Abstract
We argue that an excess in entanglement between the visible and hidden units in a quantum neural network can hinder learning. In particular, we show that quantum neural networks that satisfy a volume law in the entanglement entropy will give rise to models that are not suitable for learning with high probability. Using arguments from quantum thermodynamics, we then show that this volume law is typical and that there exists a barren plateau in the optimization landscape due to entanglement. More precisely, we show that for any bounded objective function on the visible layers, the Lipshitz constants of the expectation value of that objective function will scale inversely with the dimension of the hidden subsystem with high probability. We show how this can cause both gradient-descent and gradient-free methods to fail. We note that similar problems can happen with quantum Boltzmann machines, although stronger assumptions on the coupling between the hidden and/or visible subspaces are necessary. We highlight how pretraining such generative models may provide a way to navigate these barren plateaus.
- Received 15 February 2021
- Revised 21 July 2021
- Accepted 13 October 2021
DOI:https://doi.org/10.1103/PRXQuantum.2.040316
Published by the American Physical Society under the terms of the Creative Commons Attribution 4.0 International license.
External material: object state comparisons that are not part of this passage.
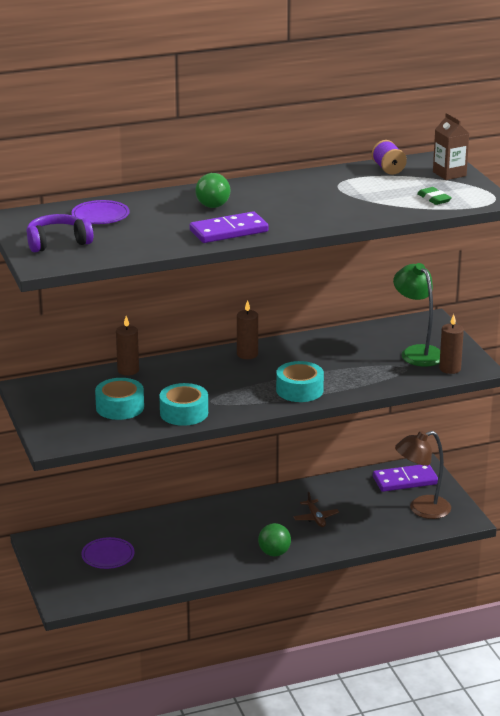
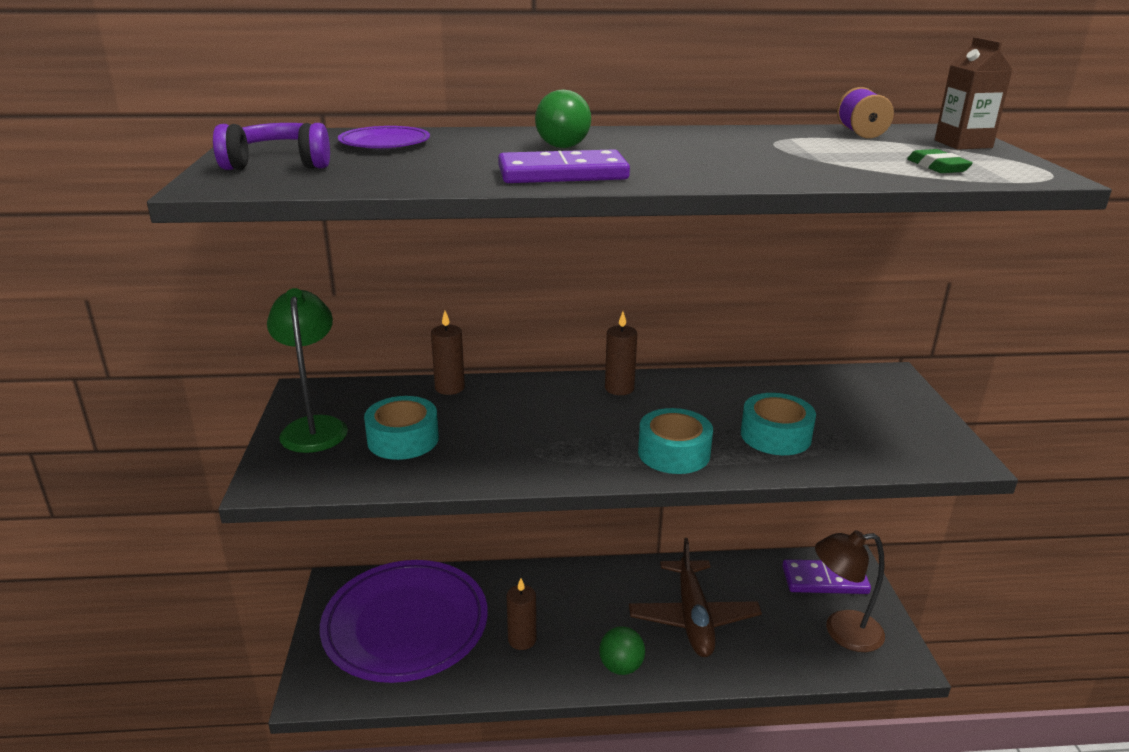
camera: 15 degrees right, 0 degrees up
(108, 556) = (405, 625): purple plate -> purple plate, size x2.36
(184, 413) = (486, 463): turquoise tape -> turquoise tape (775, 435)
(316, 518) = (693, 618): brown plane -> brown plane, size x2.08
(417, 352) = (867, 419): green lamp -> green lamp (314, 427)
(450, 369) = (917, 453): brown candle -> brown candle (522, 639)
Further distribution of this work must maintain attribution to the author(s) and the published article's title, journal citation, and DOI.
Published by the American Physical Society
Physics Subject Headings (PhySH)
Popular Summary
The promise of quantum machine learning is that by incorporating quantum effects, such as entanglement, into machine-learning models, researchers can improve model performance and understand more complex data sets. This hope is particularly pronounced in the design of deep quantum neural networks, which attempt to boost the performance of existing deep-learning models by allowing entanglement between the visible and hidden variables in the model. In our work, we show that applying this approach to quantum deep learning is problematic, given that an excess of entanglement between the hidden and visible layers can destroy the predictive power of these models. Our key insight is that barren plateaus, i.e., vanishing gradients as the model scales in the number of qubits, can occur as a result of an excess of entanglement between visible and hidden units in deep quantum neural networks.
This surplus of entanglement to some extent defeats the purpose of deep learning by causing information to be nonlocally stored in the correlations between the layers rather than in the layers themselves. As a result, when one tries to remove the hidden units, as is customary in deep learning, one finds that the resulting state is close to the maximally mixed state. Indeed, we show that such situations are generic and that gradient-descent methods are unlikely to allow the user to escape from such a plateau at a low cost. This suggests that if quantum effects are to be used, then they must be used surgically.